▶ _What the task requires_: Reproduce word for word the lines between those holding "of human pancreatic" and "is an immunohistochemistry", inclusive, and nothing else from the data below.

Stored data
· · · · · · ·

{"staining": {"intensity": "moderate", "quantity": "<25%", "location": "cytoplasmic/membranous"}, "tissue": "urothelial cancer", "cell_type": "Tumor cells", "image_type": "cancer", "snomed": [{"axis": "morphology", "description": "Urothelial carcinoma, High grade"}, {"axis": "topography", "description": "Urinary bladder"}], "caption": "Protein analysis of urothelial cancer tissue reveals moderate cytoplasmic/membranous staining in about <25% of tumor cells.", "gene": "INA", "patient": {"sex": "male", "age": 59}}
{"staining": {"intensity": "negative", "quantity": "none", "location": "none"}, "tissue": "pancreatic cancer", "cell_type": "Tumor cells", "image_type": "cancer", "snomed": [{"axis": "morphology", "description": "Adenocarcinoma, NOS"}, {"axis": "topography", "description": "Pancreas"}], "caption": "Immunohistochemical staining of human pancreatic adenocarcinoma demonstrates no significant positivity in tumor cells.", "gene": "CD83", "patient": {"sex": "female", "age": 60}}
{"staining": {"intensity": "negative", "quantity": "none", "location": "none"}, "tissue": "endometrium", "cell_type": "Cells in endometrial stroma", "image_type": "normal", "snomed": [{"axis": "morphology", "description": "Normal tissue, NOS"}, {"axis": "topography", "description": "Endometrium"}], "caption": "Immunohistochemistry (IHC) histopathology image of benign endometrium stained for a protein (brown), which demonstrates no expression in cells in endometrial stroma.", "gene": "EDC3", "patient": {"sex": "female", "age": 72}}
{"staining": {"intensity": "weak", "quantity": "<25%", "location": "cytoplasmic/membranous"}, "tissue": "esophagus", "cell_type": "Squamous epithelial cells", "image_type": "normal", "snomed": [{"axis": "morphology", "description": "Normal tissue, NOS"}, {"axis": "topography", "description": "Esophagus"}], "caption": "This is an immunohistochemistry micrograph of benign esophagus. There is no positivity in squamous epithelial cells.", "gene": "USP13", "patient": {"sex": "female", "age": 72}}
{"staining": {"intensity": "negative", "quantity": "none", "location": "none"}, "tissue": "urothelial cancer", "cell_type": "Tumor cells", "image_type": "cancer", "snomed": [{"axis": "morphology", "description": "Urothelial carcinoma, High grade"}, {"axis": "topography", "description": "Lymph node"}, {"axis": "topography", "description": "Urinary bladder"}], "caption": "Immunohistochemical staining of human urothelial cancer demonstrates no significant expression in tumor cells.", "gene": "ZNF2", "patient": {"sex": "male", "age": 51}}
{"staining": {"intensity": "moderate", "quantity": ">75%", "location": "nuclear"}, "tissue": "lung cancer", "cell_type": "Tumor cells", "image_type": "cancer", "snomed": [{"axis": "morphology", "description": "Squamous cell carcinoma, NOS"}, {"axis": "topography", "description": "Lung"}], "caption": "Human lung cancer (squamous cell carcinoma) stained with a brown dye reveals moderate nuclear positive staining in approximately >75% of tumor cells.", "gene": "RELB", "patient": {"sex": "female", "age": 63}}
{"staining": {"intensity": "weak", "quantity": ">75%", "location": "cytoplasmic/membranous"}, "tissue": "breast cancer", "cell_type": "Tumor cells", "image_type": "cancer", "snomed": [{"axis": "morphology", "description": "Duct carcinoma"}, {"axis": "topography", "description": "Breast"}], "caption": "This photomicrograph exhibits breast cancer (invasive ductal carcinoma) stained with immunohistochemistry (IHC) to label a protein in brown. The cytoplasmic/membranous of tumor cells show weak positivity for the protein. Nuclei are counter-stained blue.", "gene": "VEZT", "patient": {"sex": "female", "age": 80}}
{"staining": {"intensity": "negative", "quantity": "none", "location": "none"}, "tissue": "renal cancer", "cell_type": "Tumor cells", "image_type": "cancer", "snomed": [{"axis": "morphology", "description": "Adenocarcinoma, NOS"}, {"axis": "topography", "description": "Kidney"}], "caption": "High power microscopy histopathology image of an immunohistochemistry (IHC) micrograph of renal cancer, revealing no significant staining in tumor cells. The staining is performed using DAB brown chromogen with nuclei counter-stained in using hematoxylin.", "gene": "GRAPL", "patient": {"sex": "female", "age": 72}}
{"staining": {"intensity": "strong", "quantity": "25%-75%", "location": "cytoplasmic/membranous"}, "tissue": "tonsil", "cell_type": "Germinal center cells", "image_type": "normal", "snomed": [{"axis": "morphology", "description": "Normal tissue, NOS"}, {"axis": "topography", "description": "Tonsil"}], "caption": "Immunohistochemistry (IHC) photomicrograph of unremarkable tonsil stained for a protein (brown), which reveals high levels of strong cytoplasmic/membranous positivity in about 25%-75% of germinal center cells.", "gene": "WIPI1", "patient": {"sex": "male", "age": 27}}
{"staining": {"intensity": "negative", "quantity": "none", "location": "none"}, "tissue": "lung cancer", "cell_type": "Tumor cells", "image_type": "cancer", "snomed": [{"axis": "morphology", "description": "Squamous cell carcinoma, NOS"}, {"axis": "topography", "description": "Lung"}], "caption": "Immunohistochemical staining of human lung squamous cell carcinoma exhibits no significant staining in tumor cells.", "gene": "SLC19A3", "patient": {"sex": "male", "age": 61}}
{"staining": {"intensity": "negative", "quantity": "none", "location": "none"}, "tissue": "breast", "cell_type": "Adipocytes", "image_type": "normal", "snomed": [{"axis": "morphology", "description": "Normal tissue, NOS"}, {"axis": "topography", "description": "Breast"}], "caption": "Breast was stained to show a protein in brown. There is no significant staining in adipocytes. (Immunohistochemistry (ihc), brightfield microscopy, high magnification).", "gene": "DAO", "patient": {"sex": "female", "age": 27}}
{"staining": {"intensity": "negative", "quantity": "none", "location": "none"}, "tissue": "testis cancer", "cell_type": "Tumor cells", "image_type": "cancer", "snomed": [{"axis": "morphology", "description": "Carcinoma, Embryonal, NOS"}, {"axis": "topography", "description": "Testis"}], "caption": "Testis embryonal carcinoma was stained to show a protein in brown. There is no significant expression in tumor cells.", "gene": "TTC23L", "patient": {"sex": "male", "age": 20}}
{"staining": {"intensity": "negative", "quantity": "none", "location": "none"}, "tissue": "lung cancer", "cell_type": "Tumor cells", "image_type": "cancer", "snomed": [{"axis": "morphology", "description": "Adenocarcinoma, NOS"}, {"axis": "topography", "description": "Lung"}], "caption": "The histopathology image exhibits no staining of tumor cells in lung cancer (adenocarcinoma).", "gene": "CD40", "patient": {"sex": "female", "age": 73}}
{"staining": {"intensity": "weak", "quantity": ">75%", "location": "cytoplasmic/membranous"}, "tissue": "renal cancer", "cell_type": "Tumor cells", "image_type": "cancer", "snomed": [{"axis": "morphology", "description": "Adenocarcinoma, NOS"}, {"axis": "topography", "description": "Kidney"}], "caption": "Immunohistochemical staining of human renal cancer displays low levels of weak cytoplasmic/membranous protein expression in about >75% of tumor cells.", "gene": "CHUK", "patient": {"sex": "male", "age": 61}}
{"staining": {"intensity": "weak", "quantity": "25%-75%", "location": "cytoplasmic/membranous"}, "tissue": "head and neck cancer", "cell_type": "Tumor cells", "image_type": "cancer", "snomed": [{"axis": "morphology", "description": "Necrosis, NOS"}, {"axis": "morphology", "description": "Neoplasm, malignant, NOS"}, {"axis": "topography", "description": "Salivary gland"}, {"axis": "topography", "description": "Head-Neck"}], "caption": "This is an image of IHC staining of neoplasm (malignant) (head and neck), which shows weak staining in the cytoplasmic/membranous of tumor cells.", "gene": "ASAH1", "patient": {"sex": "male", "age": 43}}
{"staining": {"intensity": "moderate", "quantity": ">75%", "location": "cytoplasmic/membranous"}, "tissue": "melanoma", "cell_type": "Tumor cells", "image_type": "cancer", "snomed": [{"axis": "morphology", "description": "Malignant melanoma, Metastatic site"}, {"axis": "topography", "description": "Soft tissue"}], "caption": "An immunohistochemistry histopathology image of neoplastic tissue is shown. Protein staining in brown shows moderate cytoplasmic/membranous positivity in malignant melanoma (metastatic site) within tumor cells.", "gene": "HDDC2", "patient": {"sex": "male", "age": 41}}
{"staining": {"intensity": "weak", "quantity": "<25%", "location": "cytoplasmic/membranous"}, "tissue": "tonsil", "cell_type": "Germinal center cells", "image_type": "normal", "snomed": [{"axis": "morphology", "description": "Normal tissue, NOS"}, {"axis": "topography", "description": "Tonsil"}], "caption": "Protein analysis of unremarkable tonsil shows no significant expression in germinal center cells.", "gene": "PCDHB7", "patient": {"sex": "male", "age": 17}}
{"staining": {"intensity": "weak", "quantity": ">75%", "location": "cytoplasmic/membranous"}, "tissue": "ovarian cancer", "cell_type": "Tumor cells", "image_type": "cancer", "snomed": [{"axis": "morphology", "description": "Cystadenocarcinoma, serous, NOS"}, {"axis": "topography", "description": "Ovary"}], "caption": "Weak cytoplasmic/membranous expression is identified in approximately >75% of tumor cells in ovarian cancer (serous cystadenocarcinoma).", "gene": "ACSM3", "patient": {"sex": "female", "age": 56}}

· · · · · · ·

▶ _Exercise solution_:
{"staining": {"intensity": "negative", "quantity": "none", "location": "none"}, "tissue": "pancreatic cancer", "cell_type": "Tumor cells", "image_type": "cancer", "snomed": [{"axis": "morphology", "description": "Adenocarcinoma, NOS"}, {"axis": "topography", "description": "Pancreas"}], "caption": "Immunohistochemical staining of human pancreatic adenocarcinoma demonstrates no significant positivity in tumor cells.", "gene": "CD83", "patient": {"sex": "female", "age": 60}}
{"staining": {"intensity": "negative", "quantity": "none", "location": "none"}, "tissue": "endometrium", "cell_type": "Cells in endometrial stroma", "image_type": "normal", "snomed": [{"axis": "morphology", "description": "Normal tissue, NOS"}, {"axis": "topography", "description": "Endometrium"}], "caption": "Immunohistochemistry (IHC) histopathology image of benign endometrium stained for a protein (brown), which demonstrates no expression in cells in endometrial stroma.", "gene": "EDC3", "patient": {"sex": "female", "age": 72}}
{"staining": {"intensity": "weak", "quantity": "<25%", "location": "cytoplasmic/membranous"}, "tissue": "esophagus", "cell_type": "Squamous epithelial cells", "image_type": "normal", "snomed": [{"axis": "morphology", "description": "Normal tissue, NOS"}, {"axis": "topography", "description": "Esophagus"}], "caption": "This is an immunohistochemistry micrograph of benign esophagus. There is no positivity in squamous epithelial cells.", "gene": "USP13", "patient": {"sex": "female", "age": 72}}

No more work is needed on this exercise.